Rational drug design generally uses structural information about drug targets (structure-based) and/or their natural ligands (ligand-based) as a basis for the design of effective lead candidate generation and optimization. Structure-based rational drug design generally utilizes a three-dimensional model of the structure for the target. For target proteins or nucleic acids such structures may be as the result of X-ray crystallography/NMR or other measurement procedures or may result from homology modeling, analysis of protein motifs and conserved domains, and/or computational modeling of protein folding or the nucleic acid equivalent. Model-built structures are often all that is available when considering many membrane-associated target proteins, e.g., GPCRs and ion-channels. The structure of a ligand may be generated in a similar manner or may instead be constructed ab initio from a known 2-D chemical representation using fundamental physics and chemistry principles, provided the ligand is not a biopolymer. As it relates to the present invention, such structural information can be very useful when attempting to predict the locations of one or more biopolymer active sites.

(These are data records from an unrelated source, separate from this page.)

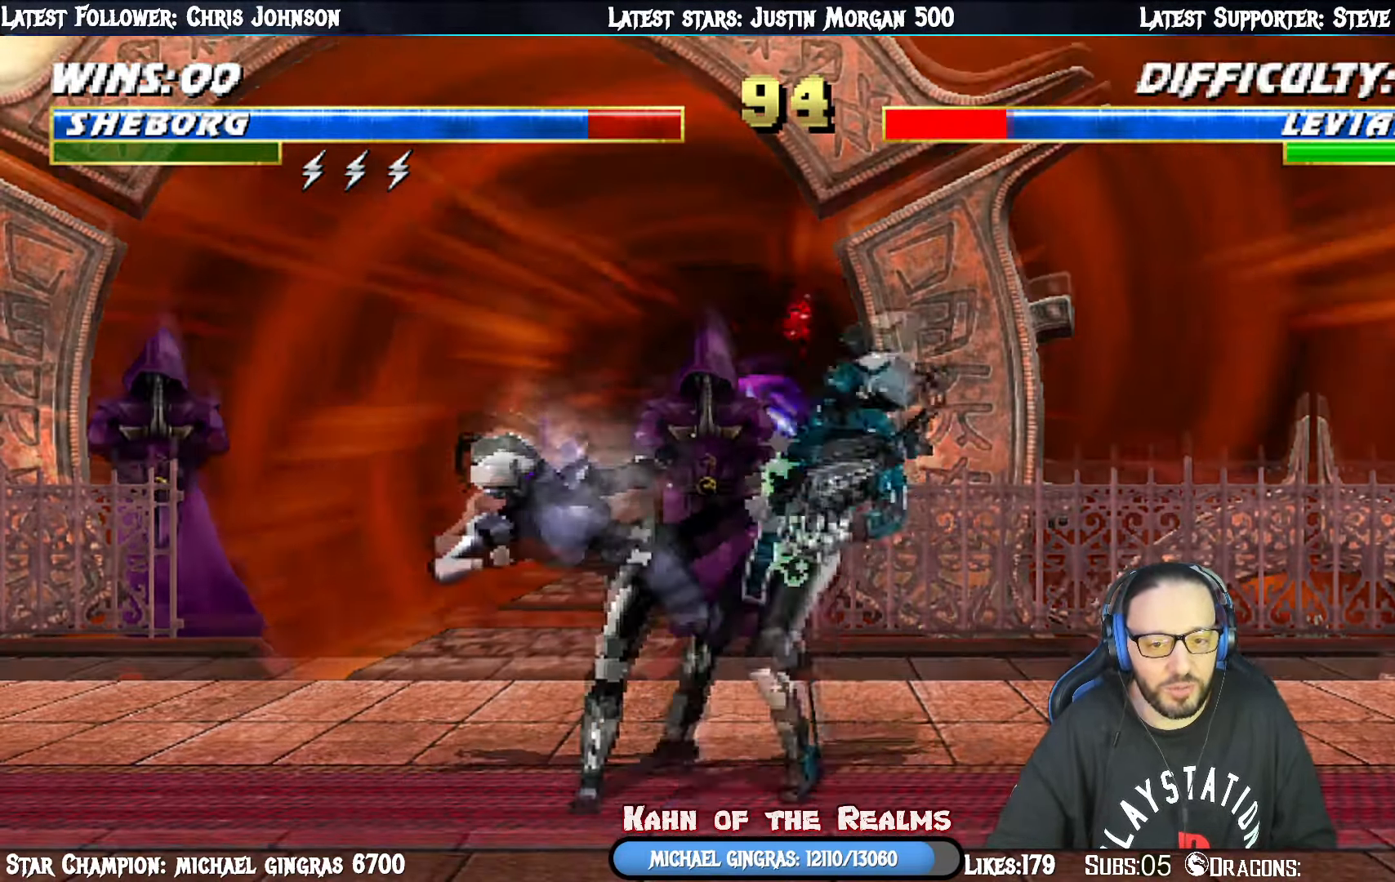
{"buttons": [], "right_stick": "center", "events": [[33, "TRIANGLE", "up"], [50, "DPAD_DOWN", "down"], [67, "TRIANGLE", "down"], [100, "DPAD_DOWN", "up"], [150, "DPAD_LEFT", "up"], [183, "TRIANGLE", "up"], [233, "TRIANGLE", "down"], [249, "L1", "up"], [299, "TRIANGLE", "up"], [416, "DPAD_LEFT", "down"], [500, "DPAD_LEFT", "up"]]}
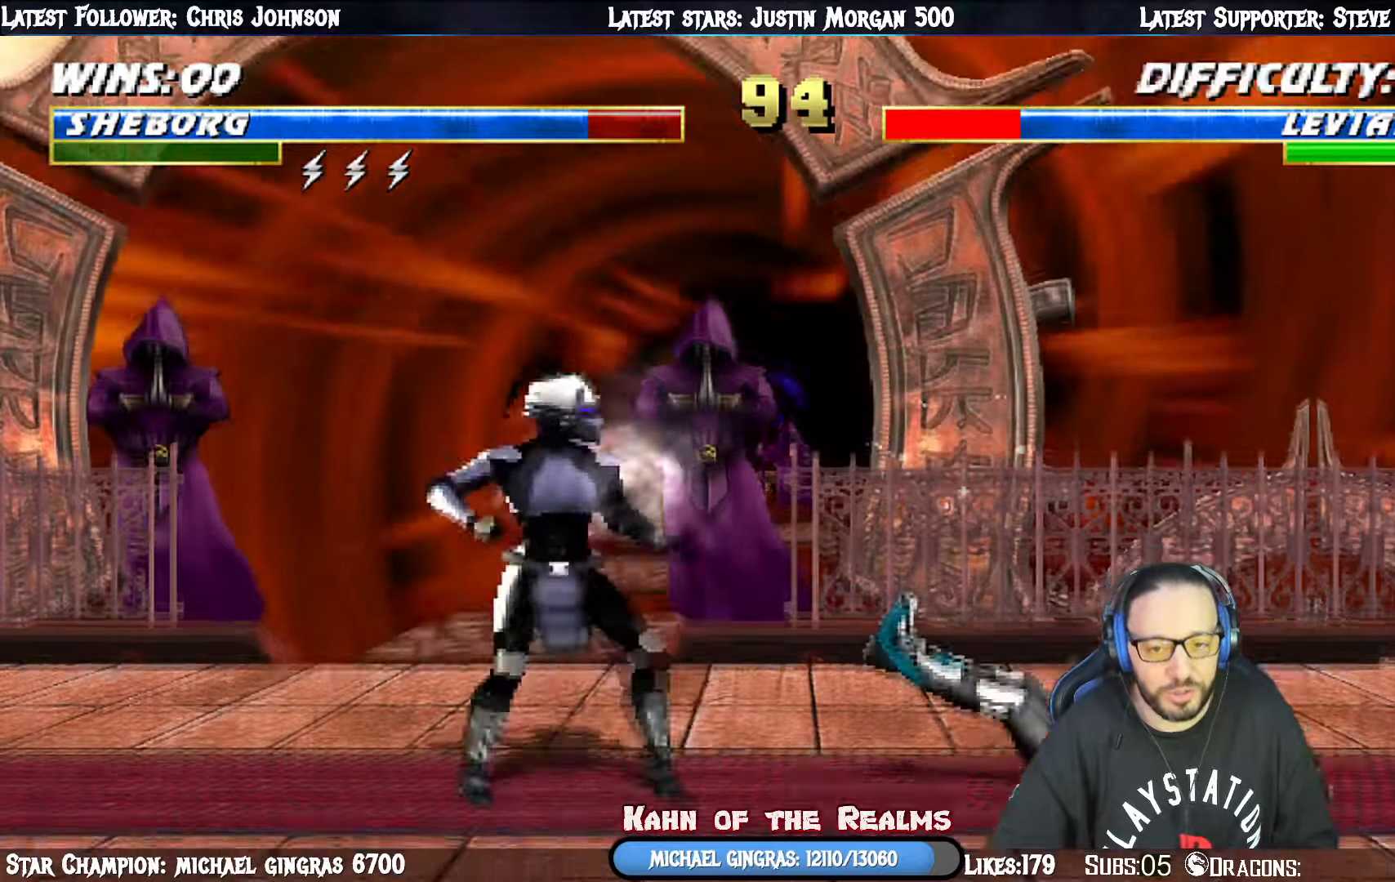
{"buttons": [], "right_stick": "center", "events": [[66, "DPAD_LEFT", "down"], [217, "DPAD_UP", "down"], [250, "L1", "down"], [383, "L1", "up"], [433, "DPAD_LEFT", "up"], [450, "DPAD_UP", "up"]]}
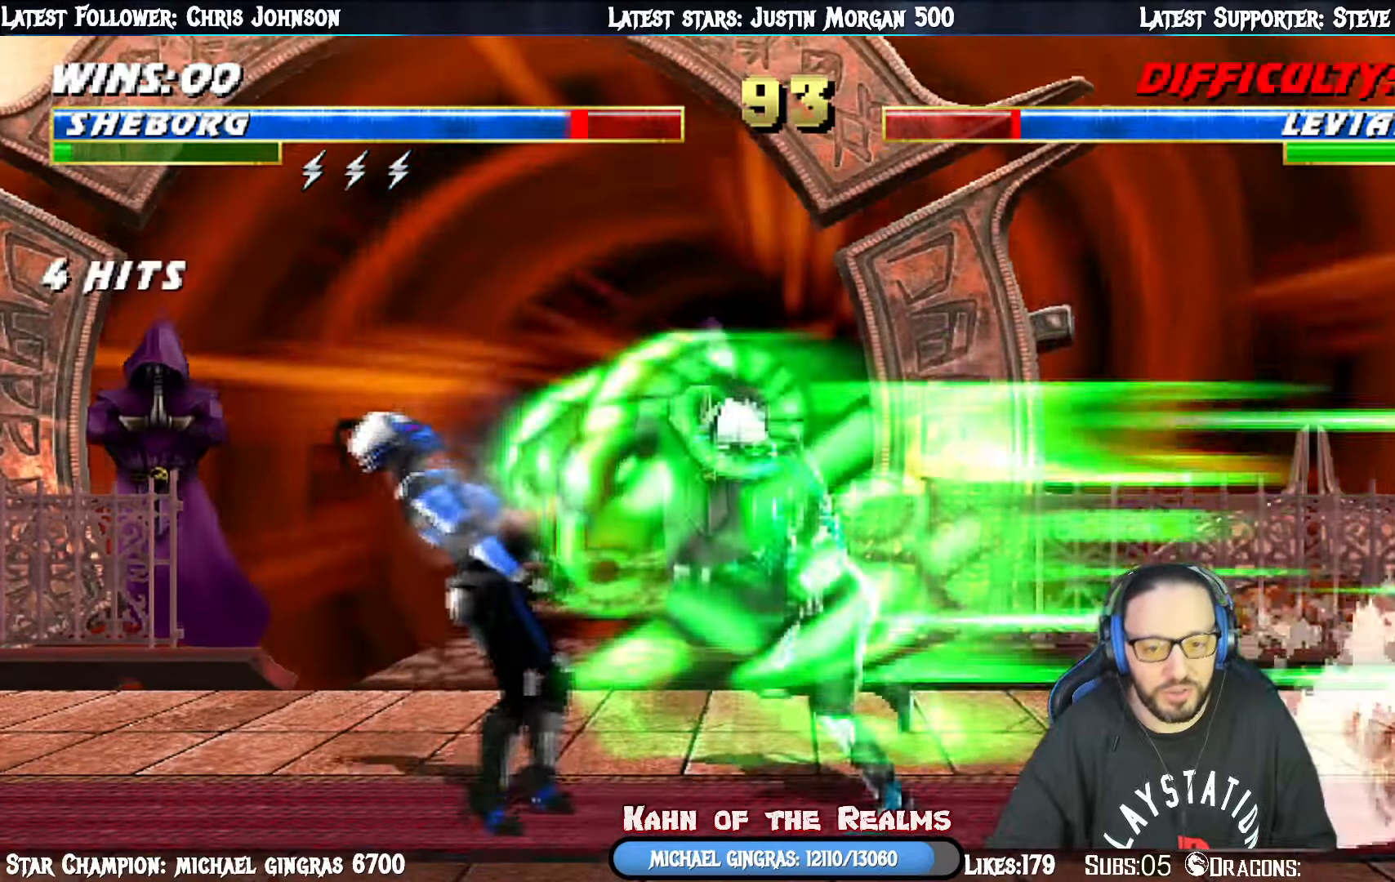
{"buttons": ["R1", "DPAD_LEFT"], "right_stick": "center", "events": [[50, "DPAD_RIGHT", "down"], [117, "CIRCLE", "down"], [200, "DPAD_DOWN", "down"], [217, "R1", "down"], [234, "TRIANGLE", "down"], [284, "DPAD_RIGHT", "up"], [367, "CIRCLE", "up"], [384, "TRIANGLE", "up"], [417, "DPAD_LEFT", "down"], [467, "DPAD_DOWN", "up"]]}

Rational drug design may incorporate the use of any of a number of computational components ranging from computational modeling of target-ligand molecular interactions and combinations to lead optimization to computational prediction of desired drug-like biological properties. Indeed, the computational identification of biopolymer (protein) active site(s) would also fit into the purview of rational drug design. The use of computational modeling in the context of rational drug design has been largely motivated by a desire to both reduce the required time and to improve the focus and efficiency of drug research and development, by avoiding often time consuming and costly efforts in biological “wet” lab testing and the like.
Computational modeling of target-ligand molecular combinations in the context of lead generation may also involve the large-scale in-silico screening of compound libraries (i.e., library screening), whether the libraries are virtually generated and stored as one or more compound structural databases or constructed via combinatorial chemistry and organic synthesis, using computational methods to rank a selected subset of ligands based on computational prediction of bioactivity (or an equivalent measure) with respect to the intended target molecule.
Throughout the text, the term “binding mode” refers to the 3-D molecular structure of a potential molecular complex in a bound state at or near a minimum of the binding energy (i.e., maximum of the binding affinity), where the term “binding energy” (sometimes interchanged with “binding affinity” or “binding free energy”) refers to the change in free energy of a molecular system upon formation of a potential molecular complex, i.e., the transition from an unbound to a (potential) bound state for the ligand and target. Here the term free energy generally refers to both enthalpic and entropic effects as the result of physical interactions between the constituent atoms and bonds of the molecules between themselves (i.e., both inter-molecular and intra-molecular interactions) and with their surrounding environment. Examples of the free energy are the Gibbs free energy encountered in the canonical or grand canonical ensembles of equilibrium statistical mechanics.
In general, the optimal binding free energy of a given target-ligand pair directly correlates to the likelihood of formation of a potential molecular complex between the two molecules in chemical equilibrium, though, in truth, the binding free energy describes an ensemble of (putative) complexed structures and not one single binding mode. However, in computational modeling it is usually assumed that the change in free energy is dominated by a single structure corresponding to a minimal energy. This is certainly true for tight binders (pK ˜0.1 to 10 nanomolar) but questionable for weak ones (pK ˜10-100 micromolar). The dominating structure is usually taken to be the binding mode. In some cases it may be necessary to consider more than one alternative-binding mode when the associated system states are nearly degenerate in terms of energy.
It is desirable in the drug discovery process to identify quickly and efficiently the optimal docking configurations, i.e., binding modes, of two molecules or parts of molecules. Efficiency is especially relevant in the lead generation and lead optimization stages for a drug discovery pipeline, where it is desirable to accurately predict the binding mode for possibly millions of potential molecular complexes, before submitting promising candidates to further analysis.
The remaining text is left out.